> _Action item_
Please arrange every line of the entries below as a Markdown table with the columns "Row" and "Entry," numbering each line in order and leaving out blank lines.

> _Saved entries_
※ ※ ※

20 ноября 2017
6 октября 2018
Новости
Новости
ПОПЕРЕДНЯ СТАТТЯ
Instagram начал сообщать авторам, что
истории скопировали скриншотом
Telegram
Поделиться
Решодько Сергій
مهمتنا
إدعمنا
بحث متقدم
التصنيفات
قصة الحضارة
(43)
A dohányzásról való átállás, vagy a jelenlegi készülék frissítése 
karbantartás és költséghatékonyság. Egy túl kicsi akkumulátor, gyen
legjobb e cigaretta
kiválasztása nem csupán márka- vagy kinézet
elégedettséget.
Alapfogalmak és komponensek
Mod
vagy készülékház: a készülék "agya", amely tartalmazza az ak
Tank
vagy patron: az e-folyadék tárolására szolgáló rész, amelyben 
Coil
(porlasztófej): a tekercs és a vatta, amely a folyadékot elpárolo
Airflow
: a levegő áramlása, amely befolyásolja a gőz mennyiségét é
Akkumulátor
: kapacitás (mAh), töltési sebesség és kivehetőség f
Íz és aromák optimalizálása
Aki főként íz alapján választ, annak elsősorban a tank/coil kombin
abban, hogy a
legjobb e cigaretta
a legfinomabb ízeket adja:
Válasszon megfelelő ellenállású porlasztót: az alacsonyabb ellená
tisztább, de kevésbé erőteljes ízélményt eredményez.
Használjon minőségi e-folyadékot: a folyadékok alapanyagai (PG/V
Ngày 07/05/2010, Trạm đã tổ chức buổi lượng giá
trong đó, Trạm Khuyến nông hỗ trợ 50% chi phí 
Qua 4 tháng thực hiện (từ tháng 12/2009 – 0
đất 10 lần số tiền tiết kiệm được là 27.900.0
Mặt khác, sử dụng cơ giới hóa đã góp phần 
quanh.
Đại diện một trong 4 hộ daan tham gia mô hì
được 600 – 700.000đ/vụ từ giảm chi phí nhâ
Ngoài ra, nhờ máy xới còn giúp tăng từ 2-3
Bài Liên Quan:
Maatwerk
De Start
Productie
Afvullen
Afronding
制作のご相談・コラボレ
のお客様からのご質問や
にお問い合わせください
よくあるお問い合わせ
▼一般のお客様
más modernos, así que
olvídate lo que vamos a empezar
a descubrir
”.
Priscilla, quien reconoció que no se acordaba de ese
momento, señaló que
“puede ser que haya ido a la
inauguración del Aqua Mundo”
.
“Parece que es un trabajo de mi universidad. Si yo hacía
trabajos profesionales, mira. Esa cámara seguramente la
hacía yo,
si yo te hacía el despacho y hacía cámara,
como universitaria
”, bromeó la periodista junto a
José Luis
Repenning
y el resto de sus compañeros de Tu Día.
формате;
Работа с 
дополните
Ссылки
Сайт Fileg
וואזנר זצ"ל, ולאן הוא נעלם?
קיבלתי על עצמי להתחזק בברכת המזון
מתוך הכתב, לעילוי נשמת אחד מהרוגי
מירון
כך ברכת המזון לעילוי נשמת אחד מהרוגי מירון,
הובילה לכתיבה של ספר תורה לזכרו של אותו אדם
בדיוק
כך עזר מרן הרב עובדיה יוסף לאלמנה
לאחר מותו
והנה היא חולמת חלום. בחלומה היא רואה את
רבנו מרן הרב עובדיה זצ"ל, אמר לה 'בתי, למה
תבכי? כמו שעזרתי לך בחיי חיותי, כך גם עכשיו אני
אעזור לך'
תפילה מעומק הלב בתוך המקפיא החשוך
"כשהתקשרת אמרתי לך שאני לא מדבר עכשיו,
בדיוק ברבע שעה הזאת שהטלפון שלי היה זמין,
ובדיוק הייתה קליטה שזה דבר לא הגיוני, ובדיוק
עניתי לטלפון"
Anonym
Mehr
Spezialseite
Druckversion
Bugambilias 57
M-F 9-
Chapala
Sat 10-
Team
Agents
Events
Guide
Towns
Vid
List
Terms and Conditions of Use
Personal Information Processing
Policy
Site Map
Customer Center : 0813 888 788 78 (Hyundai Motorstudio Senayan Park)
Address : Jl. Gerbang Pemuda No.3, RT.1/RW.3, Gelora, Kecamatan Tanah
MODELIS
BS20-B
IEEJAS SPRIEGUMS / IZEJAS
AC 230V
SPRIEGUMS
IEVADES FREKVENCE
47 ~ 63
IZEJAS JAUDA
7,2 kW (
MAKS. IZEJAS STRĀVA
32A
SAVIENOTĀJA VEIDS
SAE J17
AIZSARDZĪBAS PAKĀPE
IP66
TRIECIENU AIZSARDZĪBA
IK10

※ ※ ※

> _Output_
| Row | Entry |
|---|---|
| 1 | 20 ноября 2017 |
| 2 | 6 октября 2018 |
| 3 | Новости |
| 4 | Новости |
| 5 | ПОПЕРЕДНЯ СТАТТЯ |
| 6 | Instagram начал сообщать авторам, что |
| 7 | истории скопировали скриншотом |
| 8 | Telegram |
| 9 | Поделиться |
| 10 | Решодько Сергій |
| 11 | مهمتنا |
| 12 | إدعمنا |
| 13 | بحث متقدم |
| 14 | التصنيفات |
| 15 | قصة الحضارة |
| 16 | (43) |
| 17 | A dohányzásról való átállás, vagy a jelenlegi készülék frissítése  |
| 18 | karbantartás és költséghatékonyság. Egy túl kicsi akkumulátor, gyen |
| 19 | legjobb e cigaretta |
| 20 | kiválasztása nem csupán márka- vagy kinézet |
| 21 | elégedettséget. |
| 22 | Alapfogalmak és komponensek |
| 23 | Mod |
| 24 | vagy készülékház: a készülék "agya", amely tartalmazza az ak |
| 25 | Tank |
| 26 | vagy patron: az e-folyadék tárolására szolgáló rész, amelyben  |
| 27 | Coil |
| 28 | (porlasztófej): a tekercs és a vatta, amely a folyadékot elpárolo |
| 29 | Airflow |
| 30 | : a levegő áramlása, amely befolyásolja a gőz mennyiségét é |
| 31 | Akkumulátor |
| 32 | : kapacitás (mAh), töltési sebesség és kivehetőség f |
| 33 | Íz és aromák optimalizálása |
| 34 | Aki főként íz alapján választ, annak elsősorban a tank/coil kombin |
| 35 | abban, hogy a |
| 36 | legjobb e cigaretta |
| 37 | a legfinomabb ízeket adja: |
| 38 | Válasszon megfelelő ellenállású porlasztót: az alacsonyabb ellená |
| 39 | tisztább, de kevésbé erőteljes ízélményt eredményez. |
| 40 | Használjon minőségi e-folyadékot: a folyadékok alapanyagai (PG/V |
| 41 | Ngày 07/05/2010, Trạm đã tổ chức buổi lượng giá |
| 42 | trong đó, Trạm Khuyến nông hỗ trợ 50% chi phí  |
| 43 | Qua 4 tháng thực hiện (từ tháng 12/2009 – 0 |
| 44 | đất 10 lần số tiền tiết kiệm được là 27.900.0 |
| 45 | Mặt khác, sử dụng cơ giới hóa đã góp phần  |
| 46 | quanh. |
| 47 | Đại diện một trong 4 hộ daan tham gia mô hì |
| 48 | được 600 – 700.000đ/vụ từ giảm chi phí nhâ |
| 49 | Ngoài ra, nhờ máy xới còn giúp tăng từ 2-3 |
| 50 | Bài Liên Quan: |
| 51 | Maatwerk |
| 52 | De Start |
| 53 | Productie |
| 54 | Afvullen |
| 55 | Afronding |
| 56 | 制作のご相談・コラボレ |
| 57 | のお客様からのご質問や |
| 58 | にお問い合わせください |
| 59 | よくあるお問い合わせ |
| 60 | ▼一般のお客様 |
| 61 | más modernos, así que |
| 62 | olvídate lo que vamos a empezar |
| 63 | a descubrir |
| 64 | ”. |
| 65 | Priscilla, quien reconoció que no se acordaba de ese |
| 66 | momento, señaló que |
| 67 | “puede ser que haya ido a la |
| 68 | inauguración del Aqua Mundo” |
| 69 | . |
| 70 | “Parece que es un trabajo de mi universidad. Si yo hacía |
| 71 | trabajos profesionales, mira. Esa cámara seguramente la |
| 72 | hacía yo, |
| 73 | si yo te hacía el despacho y hacía cámara, |
| 74 | como universitaria |
| 75 | ”, bromeó la periodista junto a |
| 76 | José Luis |
| 77 | Repenning |
| 78 | y el resto de sus compañeros de Tu Día. |
| 79 | формате; |
| 80 | Работа с  |
| 81 | дополните |
| 82 | Ссылки |
| 83 | Сайт Fileg |
| 84 | וואזנר זצ"ל, ולאן הוא נעלם? |
| 85 | קיבלתי על עצמי להתחזק בברכת המזון |
| 86 | מתוך הכתב, לעילוי נשמת אחד מהרוגי |
| 87 | מירון |
| 88 | כך ברכת המזון לעילוי נשמת אחד מהרוגי מירון, |
| 89 | הובילה לכתיבה של ספר תורה לזכרו של אותו אדם |
| 90 | בדיוק |
| 91 | כך עזר מרן הרב עובדיה יוסף לאלמנה |
| 92 | לאחר מותו |
| 93 | והנה היא חולמת חלום. בחלומה היא רואה את |
| 94 | רבנו מרן הרב עובדיה זצ"ל, אמר לה 'בתי, למה |
| 95 | תבכי? כמו שעזרתי לך בחיי חיותי, כך גם עכשיו אני |
| 96 | אעזור לך' |
| 97 | תפילה מעומק הלב בתוך המקפיא החשוך |
| 98 | "כשהתקשרת אמרתי לך שאני לא מדבר עכשיו, |
| 99 | בדיוק ברבע שעה הזאת שהטלפון שלי היה זמין, |
| 100 | ובדיוק הייתה קליטה שזה דבר לא הגיוני, ובדיוק |
| 101 | עניתי לטלפון" |
| 102 | Anonym |
| 103 | Mehr |
| 104 | Spezialseite |
| 105 | Druckversion |
| 106 | Bugambilias 57 |
| 107 | M-F 9- |
| 108 | Chapala |
| 109 | Sat 10- |
| 110 | Team |
| 111 | Agents |
| 112 | Events |
| 113 | Guide |
| 114 | Towns |
| 115 | Vid |
| 116 | List |
| 117 | Terms and Conditions of Use |
| 118 | Personal Information Processing |
| 119 | Policy |
| 120 | Site Map |
| 121 | Customer Center : 0813 888 788 78 (Hyundai Motorstudio Senayan Park) |
| 122 | Address : Jl. Gerbang Pemuda No.3, RT.1/RW.3, Gelora, Kecamatan Tanah |
| 123 | MODELIS |
| 124 | BS20-B |
| 125 | IEEJAS SPRIEGUMS / IZEJAS |
| 126 | AC 230V |
| 127 | SPRIEGUMS |
| 128 | IEVADES FREKVENCE |
| 129 | 47 ~ 63 |
| 130 | IZEJAS JAUDA |
| 131 | 7,2 kW ( |
| 132 | MAKS. IZEJAS STRĀVA |
| 133 | 32A |
| 134 | SAVIENOTĀJA VEIDS |
| 135 | SAE J17 |
| 136 | AIZSARDZĪBAS PAKĀPE |
| 137 | IP66 |
| 138 | TRIECIENU AIZSARDZĪBA |
| 139 | IK10 |